DOCUMENT TEXT:
- - - -

More

shwestrick · 2024-08-13T13:43:38 1723556618

For those curious, this implementation is based on a recent line of research called "heartbeat scheduling" which amortizes the overheads of creating parallelism, essentially accomplishing a kind of dynamic automatic granularity control.

Related papers:

(2018) Heartbeat Scheduling: Provable Efficiency for Nested Parallelism. https://www.andrew.cmu.edu/user/mrainey/papers/heartbeat.pdf

(2021) Task Parallel Assembly Language for Uncompromising Parallelism. https://users.cs.northwestern.edu/~simonec/files/Research/pa...

(2024) Compiling Loop-Based Nested Parallelism for Irregular Workloads. https://users.cs.northwestern.edu/~simonec/files/Research/pa...

(2024) Automatic Parallelism Management. https://www.cs.cmu.edu/~swestric/24/popl24-par-manage.pdf

judofyr · 2024-08-13T15:17:21 1723562241

Oh this is super interesting. I was only aware of the two first while writing Spice. I’ll definitely look into the two last as well. Thanks for sharing!

shwestrick · 2024-05-17T19:50:56 1715975456

Nowadays 210 is actually parallel! You can run 210-style code using MaPLe (https://github.com/MPLLang/mpl) and get competitive performance with respect to C/C++.

If you liked 210, you might also like https://futhark-lang.org/ which is an ML-family language that compiles to GPU with good performance.

amelius · 2024-05-17T22:19:28 1715984368

Huh, the Maple name is already used by a well known computer algebra project.

https://en.wikipedia.org/wiki/Maple_(software)

shwestrick · 2024-03-31T16:37:45 1711903065

The two systems have very different tradeoffs.

- - - -

DATASET EXTRACT:
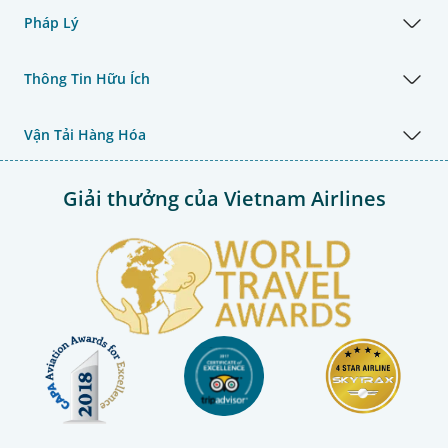
Pháp Lý
Thông Tin Hữu Ích
Vận Tải Hàng Hóa
Giải thưởng của Vietnam Airlines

- - - -

EXERCISE PROMPT:
Reproduce the passage of the thread above on heartbeat scheduling, starting at "(2024) Compiling Loop-Based" and ending at "Thanks for sharing!".

ANSWER BOX:
(2024) Compiling Loop-Based Nested Parallelism for Irregular Workloads. https://users.cs.northwestern.edu/~simonec/files/Research/pa...

(2024) Automatic Parallelism Management. https://www.cs.cmu.edu/~swestric/24/popl24-par-manage.pdf

judofyr · 2024-08-13T15:17:21 1723562241

Oh this is super interesting. I was only aware of the two first while writing Spice. I’ll definitely look into the two last as well. Thanks for sharing!